The mission house was all of 50 yards from the harbor–a country club and golf course stood between our house and the open water. To the North, about 1/2 a mile from our veranda stood The CoastWatchers Memorial Lighthouse. This was a very modern looking monument erected post-World War II in honor of the Navajo US soldiers whose intervention in the pacific saved countless American and Allied lives from the Japanese. Why the Navajo? Apparently their language and syntax is wholly unique from any other documented, known language. They could sneak into the mountains and watch the bays below for Japanese war ships. They would radio in coordinates of the enemy ships to American bases speaking in Navajo–the unbreakable code which was their native tongue–and tip off the US Navy to the enemy’s whereabouts. US planes would swoop in and take out the Japanese, leaving the US soldiers largely unscathed.
The lighthouse was a comforting presence in Madang. I could lay in bed in my room and watch the light periodically glide it’s way through the window and around the walls of my room as it slowly turned in endless nocturnal circles. I thought a lot about those Navajo men- how very displaced they must have felt, fighting a battle for the honor of a nation who has treated them as second class citizens; how odd it must be to be celebrated for being incomprehensible.

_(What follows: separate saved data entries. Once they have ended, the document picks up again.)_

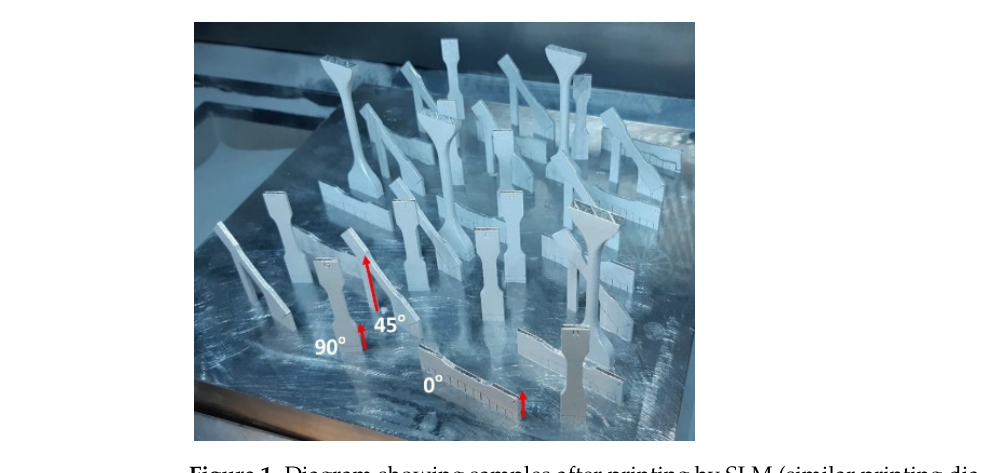
Figure 1. Diagram showing samples after printing by SLM (similar printing diagram was reported for EBM). Note: build orientation is shown by the red arrows.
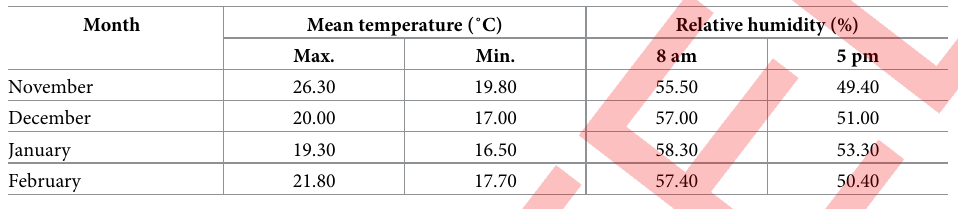
Table 1. Mean maximum (Max.) and minimum (Min.) temperature, and relative humidity during the crop season. Month Mean temperature (˚C)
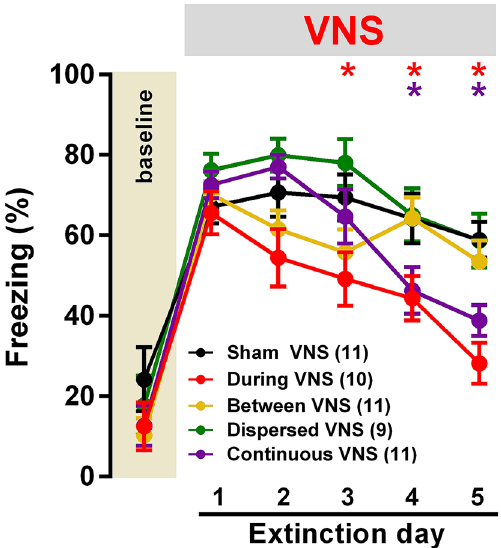
Figure 2. VNS reverses the impairment in extinction learning after severe stress and promotes fear reduction. Sham VNS rats failed to extinguish conditioned fear over 5 days of extinction training. Rats that received between VNS or dispersed VNS did not display an enhancement in extinction compared to Shams VNS rats. Significant reduction in conditioned fear in rats that received during VNS or continuous VNS indicates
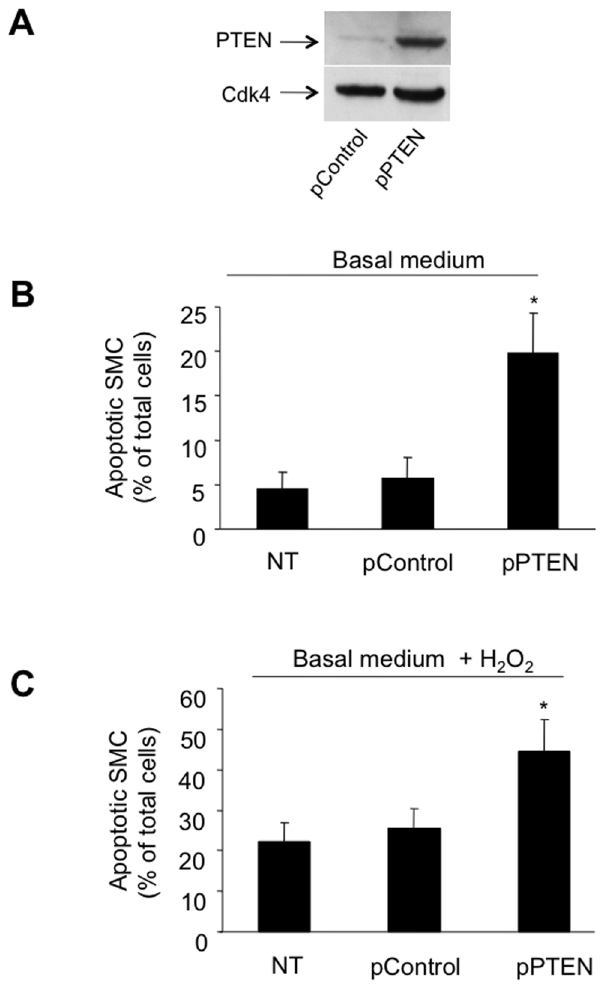
Figure 3. PTEN overexpression augments SMC apoptosis under basal conditions as well as following exposure to oxidative stress. HcASMC transfected with a plasmid carrying WT-PTEN or a control (empty) vector and PTEN protein-expression levels were determined by immunoblotting ( A ). SMC were incubated in basal medium ( B ) and in basal medium supplemented with H 2 O 2 ( C ) and the relative number of apoptotic cells was evaluated following TUNEL- staining (expressed as % of total cells; * P , 0.001; n=6). HcASMC were transfected as follows: non transfected (NT); transfected with an empty plasmid without PTEN-cDNA (pControl); transfected with a plasmid coding for PTEN (pPTEN).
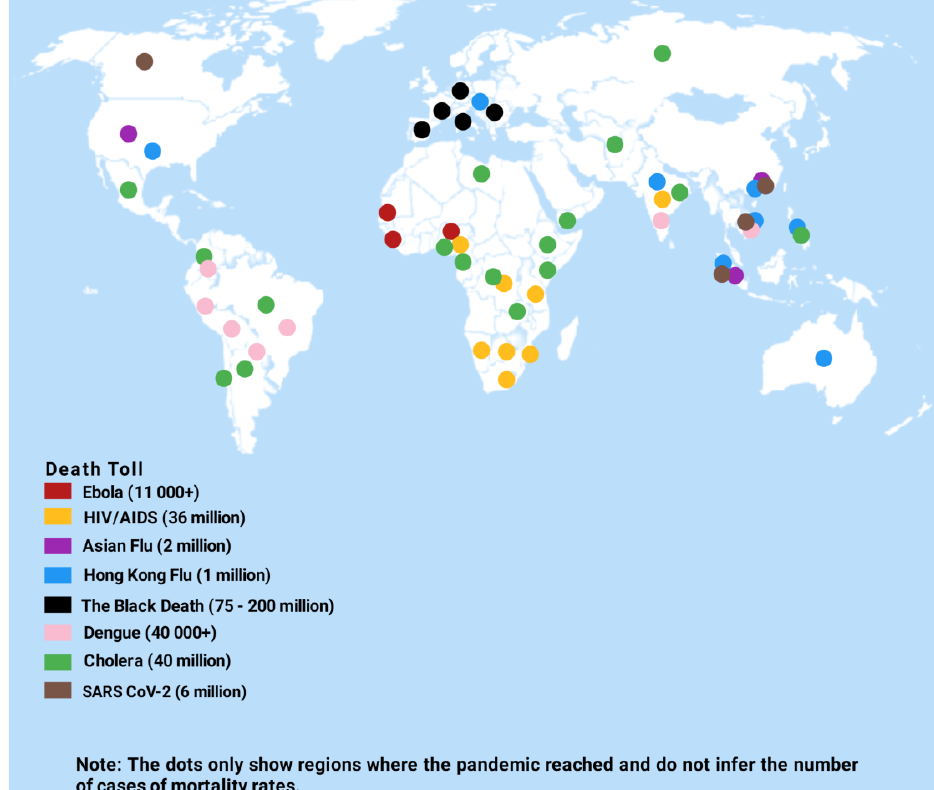
Figure 1. Geographical distribution of zoonosis across different regions.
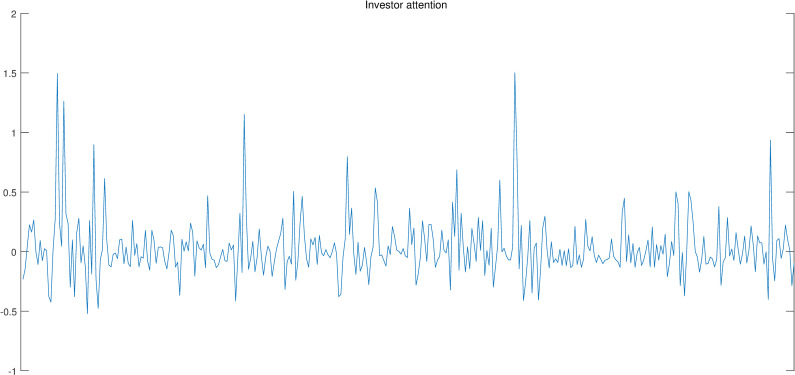
Investor attention.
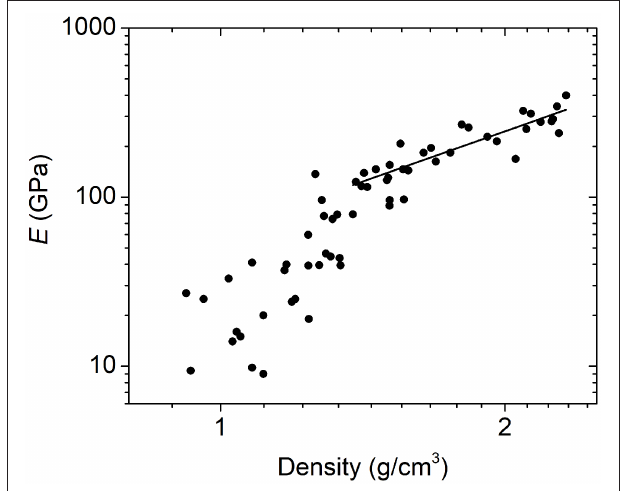
FIGURE 6 | Logarithmic plot of Young’s modulus as a function of density for a-BC:H films yielding an E ∝ D 2.0 relationship above 1.3 g/cm 3 .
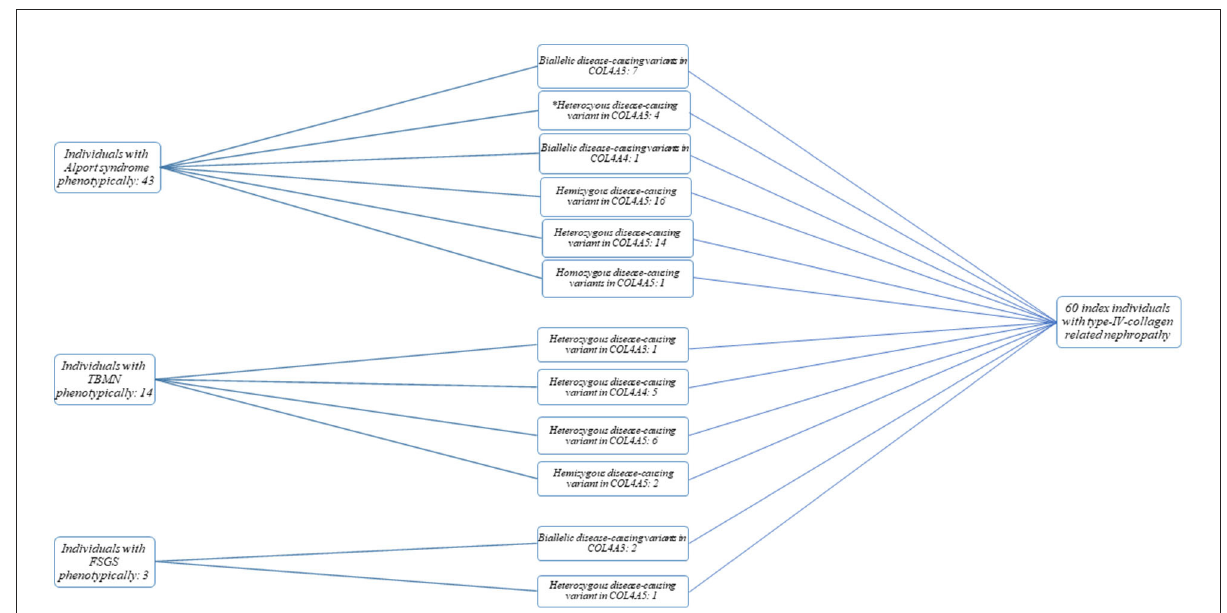
FIGURE1 Flow chart and cohort overview. Categorization of individuals into Alport syndrome (AS), thin basement membrane nephropathy (TBMN), and focal segmental glomerulosclerosis (FSGS) phenotypic subgroups was based on clinical tentative diagnosis/kidney biopsy result. *, Individuals with a questionable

I must confess: I identified with the Navajo. I was a third culture kid-not really “American” any more, not really Papua New Guinean, but some thing in between. Some tertium quid. That we lived in such luxury half the year as ‘missionaries’ also created dissonance. How could we ex-patriates wander the beach, the resort, the golf course and then minister to those without adequate medical care, nutrition, clothing or shelter? We lived in the light of the CoastWatchers, as well as in its shadow. We were incomprehensible.